Любил. И эта любовь такова: «У нее была прекрас­ная грудь — грудь, которая составила бы честь восемна­дцатилетней девушке»; «На груди кожа была особенно тонкой и гладкой. Ты медленно водил по ней пальцем, касался языком пупырчатого соска»; «Чутким пальцем ведешь по тонкой, изумительной белизны коже с голубыми прожилками, подкрадываешься к коричневому соску, который пугливо съеживается, темнеет, пупырыш­ки проступают на нем»; «Узкая и гибкая, умеренно обна­женная, с родинкой чуть выше линии выреза...»; «Салат­ное платье ровно и тонко облегает узкую спину... Сзади светлеет аккуратный вырез, проходящий чуть ниже не­большой родинки».

Что любовь «отрицательно-положительного» Мальгинова, что любовь «положительно-отрицательного» Рябова — «художественные средства» те же. Герои явно не стесняются, есть ли для них что-нибудь такое, что не выговоришь? Женское тело описывается с дотошностью естествоиспытателя, с лупой в руках исследующего свой предмет...

Автор чувствует себя молодцом, оттого что его герои свободны от всяких условностей... О «пупырышках» любимой готовы растрезвонить всему свету... Какая-то удивительная тяга к публичности, к коллективному раз­глядыванию и смакованию... Чем-нибудь другим поде­литься не хочется, а этим непременно и поскорее...
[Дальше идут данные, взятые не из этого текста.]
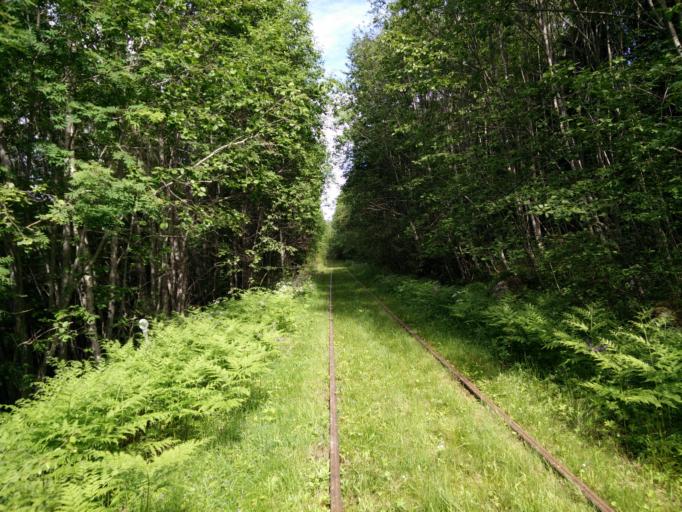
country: SE
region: Gaevleborg
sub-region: Hudiksvalls Kommun
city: Delsbo
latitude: 61.8006
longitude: 16.4018
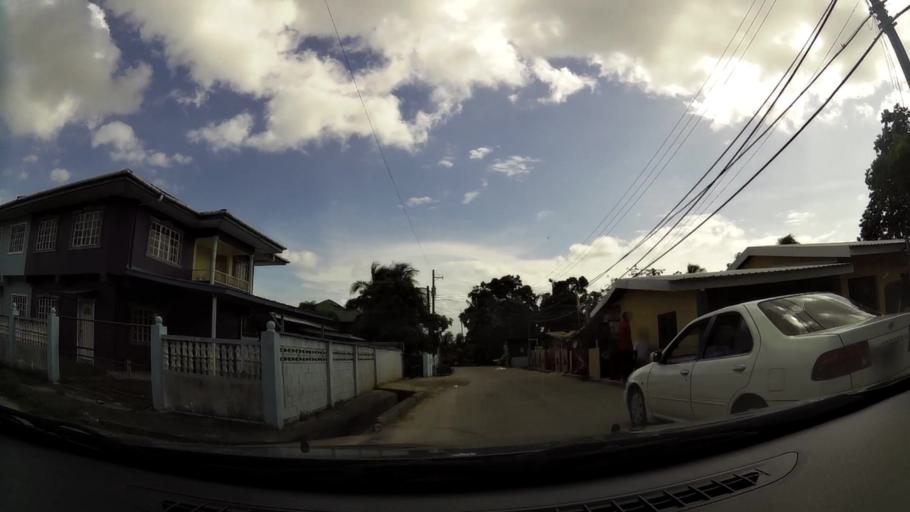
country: TT
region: Tunapuna/Piarco
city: Arouca
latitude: 10.6165
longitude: -61.3256
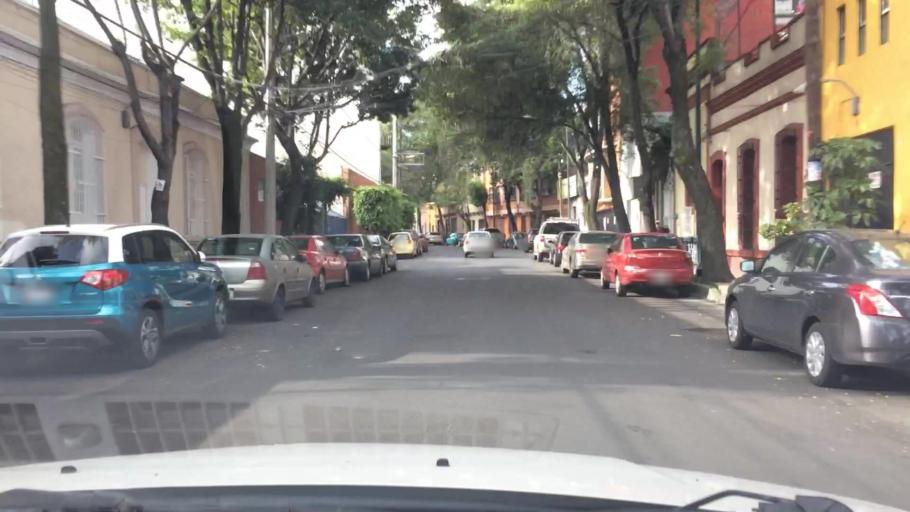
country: MX
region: Mexico City
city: Polanco
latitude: 19.4048
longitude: -99.1815
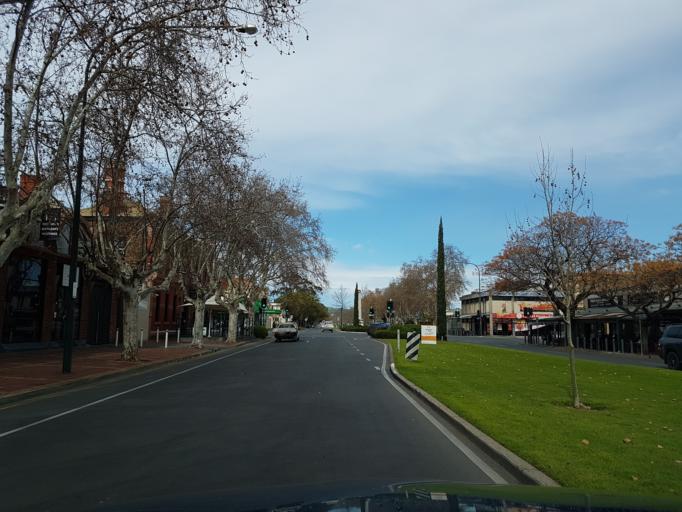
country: AU
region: South Australia
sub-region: Norwood Payneham St Peters
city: Trinity Gardens
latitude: -34.9207
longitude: 138.6320
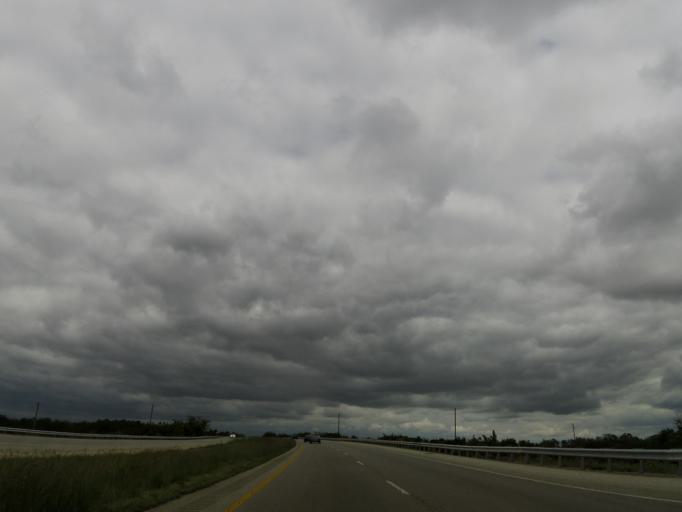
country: US
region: Kentucky
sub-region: Scott County
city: Georgetown
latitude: 38.1864
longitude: -84.5484
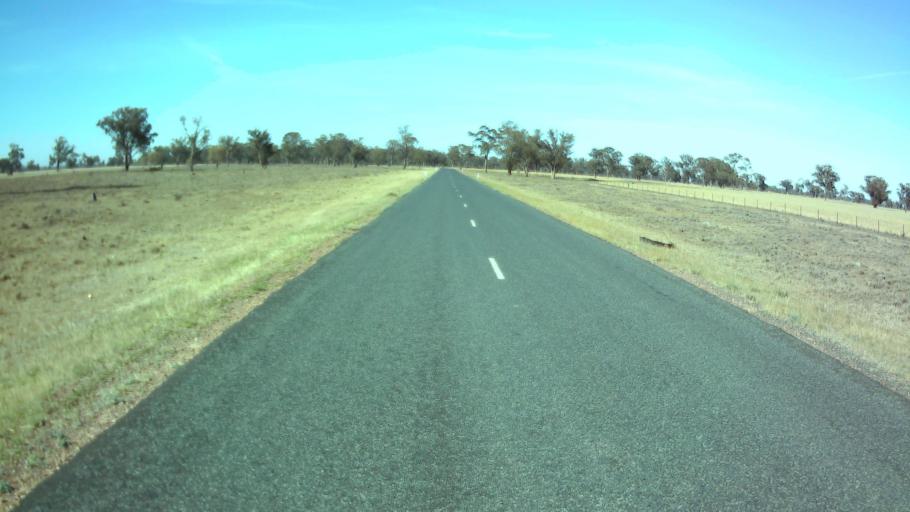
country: AU
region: New South Wales
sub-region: Weddin
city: Grenfell
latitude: -34.0556
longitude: 147.9145
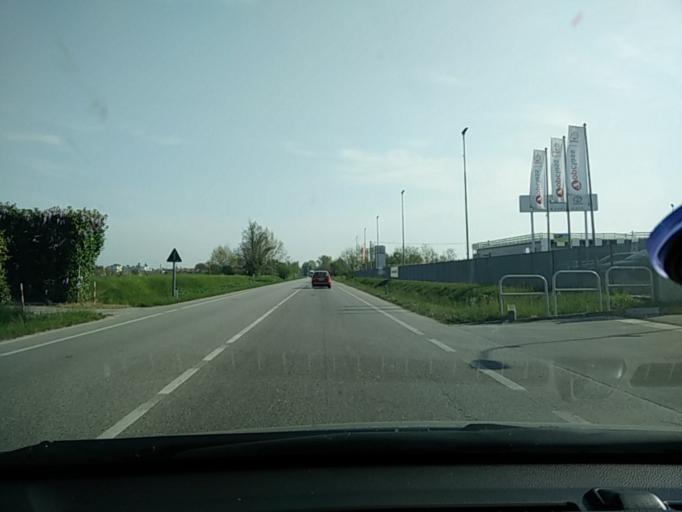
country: IT
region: Friuli Venezia Giulia
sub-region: Provincia di Pordenone
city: Azzano Decimo
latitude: 45.9225
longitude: 12.6375
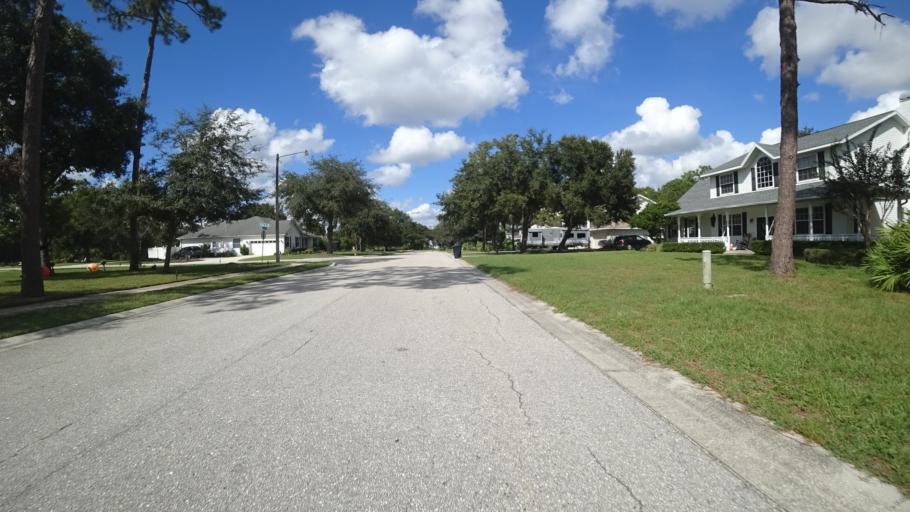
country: US
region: Florida
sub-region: Manatee County
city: Ellenton
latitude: 27.5098
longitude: -82.4013
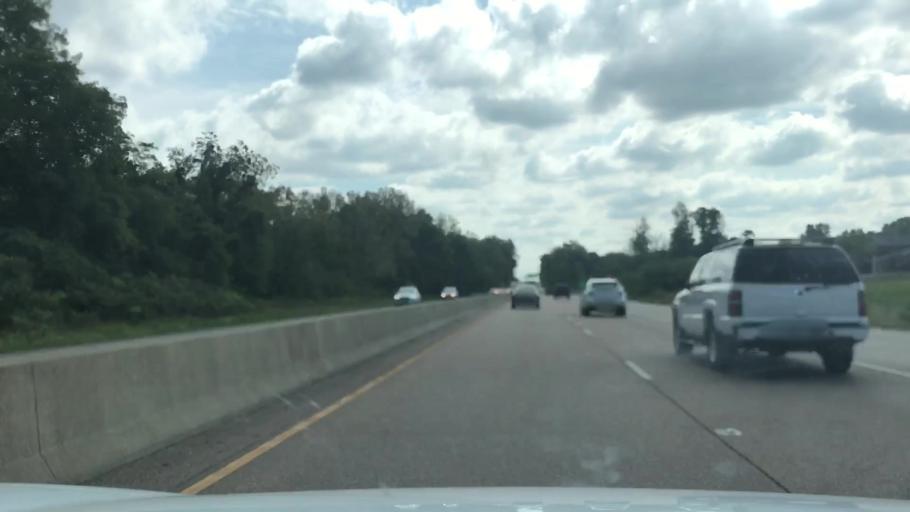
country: US
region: Illinois
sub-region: Saint Clair County
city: Alorton
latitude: 38.5553
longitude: -90.0773
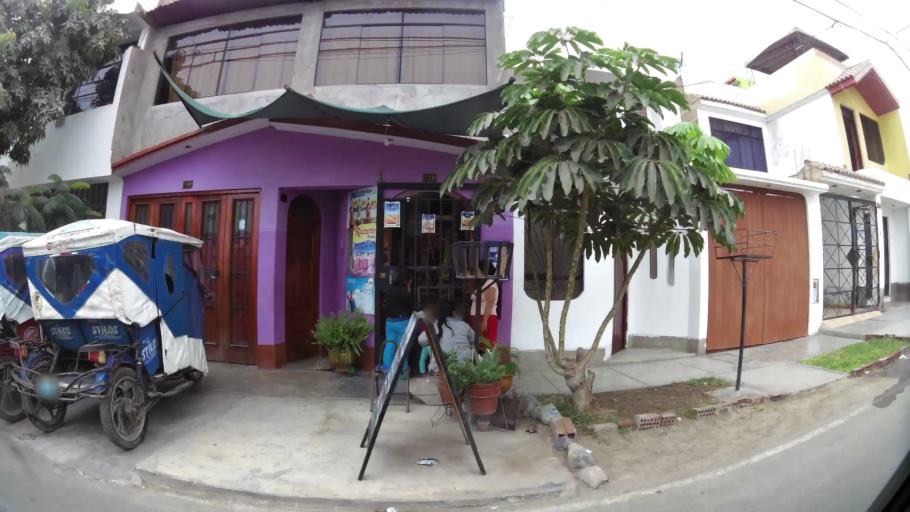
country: PE
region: Lima
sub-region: Lima
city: Santa Rosa
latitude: -11.7881
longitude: -77.1561
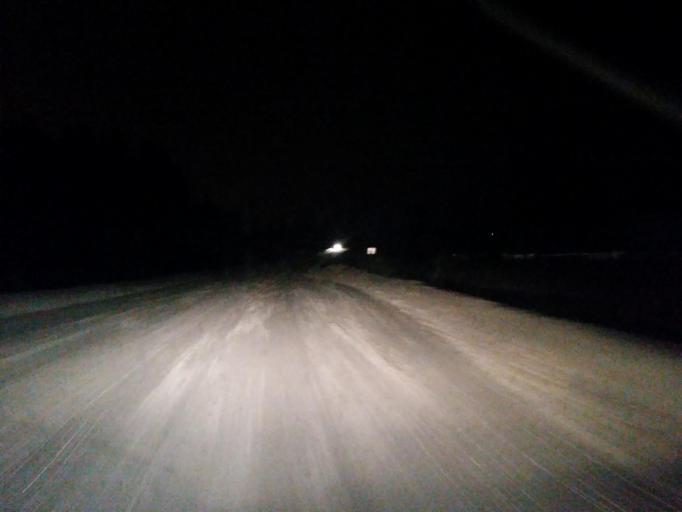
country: SE
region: Norrbotten
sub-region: Alvsbyns Kommun
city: AElvsbyn
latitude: 65.6711
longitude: 20.9536
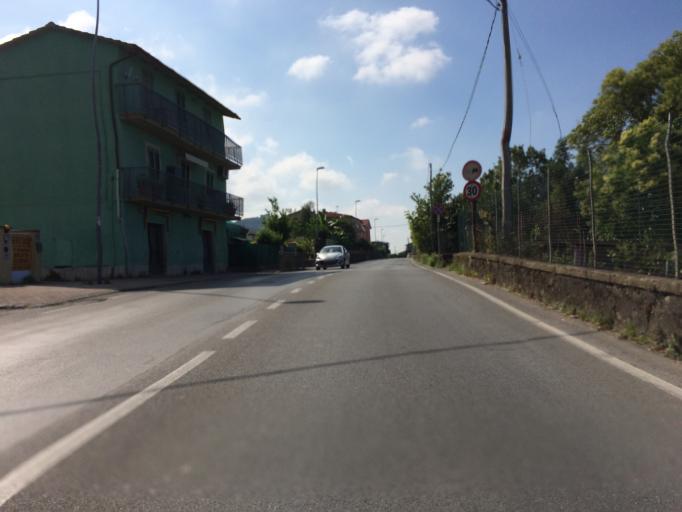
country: IT
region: Tuscany
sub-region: Provincia di Massa-Carrara
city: San Vito-Cerreto
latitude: 44.0214
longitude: 10.1488
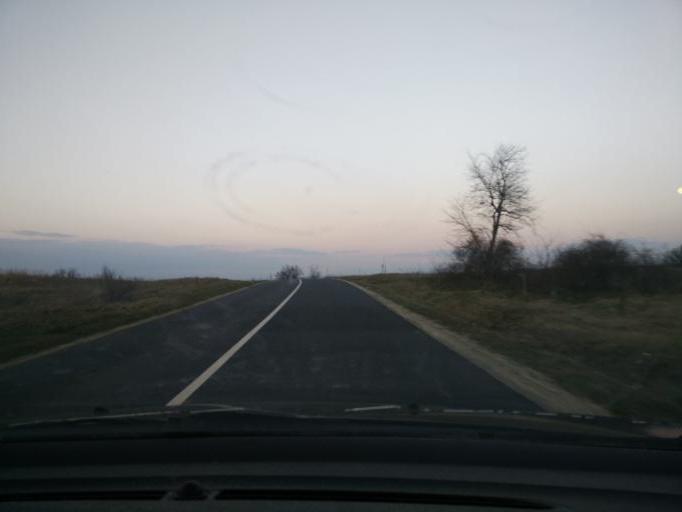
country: HU
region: Veszprem
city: Csabrendek
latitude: 47.0370
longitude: 17.3131
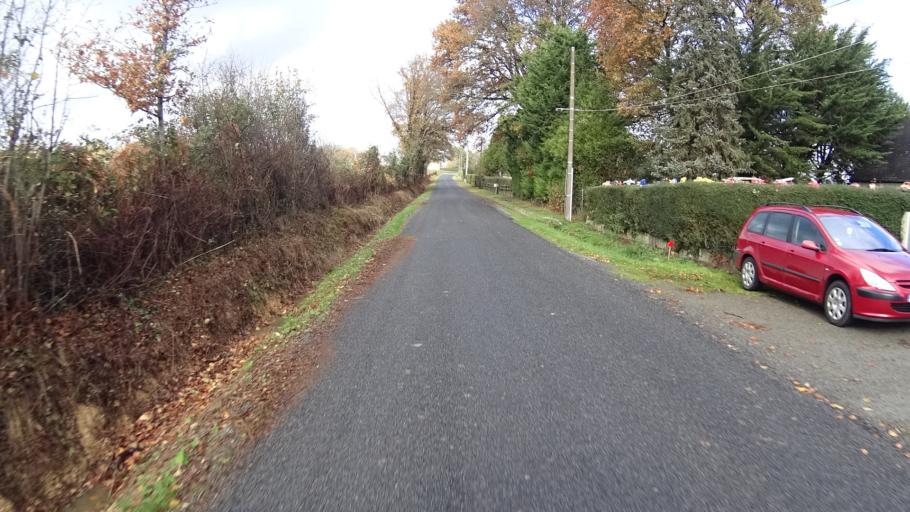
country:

(Кстати, Р. Киреев, видимо, впервые в мировой лите­ратуре изобразил пылкую любовь в зубоврачебном кресле. Будущая жена Мальгинова была зубным врачом... Жаль, что не принято патентовать «художественные от­крытия» этого рода. Состязательность в этой увлекатель­ной области нарастает, и нельзя, чтобы чей-то авторский приоритет был ущемлен. Если, например, в «Ягодных местах» Е. Евтушенко изображена любовь в детской пе­сочнице с совком под спиной, то все последующие описа­ния аналогичных случаев, даже самые высокохудоже­ственные, должны быть осознаны критикой как вторич­ные.)

В мальгиновских страстях, кажется, есть все, — ка­кова зоркость! а вкус? — но один недостаток: нет ничего похожего на истинную любовь к другому человеку. В живописаниях страстей нет места для живого чувства, для жизни души и духа.

«Как идет ей, оказывается, салатный цвет!» — послед­нее воспоминание героя о Фаине.

История Мальгинова и Фаины прекрасно умещается в несколько строк из стихотворения Ю. Кузнецова «Муж­чина и женщина»: «Не плачь!» Покорилась тебе. Вы стояли: // Ты гладил, она до конца // Прижалась к ру­кам, что так нежно стирали... // О, если бы слезы с лица! // Ты выдержал верно упорный характер, // Всю стер — только платья висят...»

В «Победителе» и «Апологии» много платья: с выре­зом и без выреза. Как в шкафу. Душа женщины, ее вну­тренний мир, индивидуальность отсутствуют. Женщи­ны — проходные персонажи в мужских драмах. Душа Фаины исчезает прежде, чем совершается это непред­умышленное убийство каким-то неудачным лекарством. Мир Фаины, ее судьба, ее оценка жизни и людей ни ге­рою, ни автору не интересны.

Не «перечеркиваю» ничьих романов и повестей; о раз­нообразных их достоинствах сказано немало: и критика­ми, и авторами друг о друге. Но если кто-то позволяет себе писать «как вздумается», то почему отказывать себе в праве писать всего-навсего, как думаешь и веришь?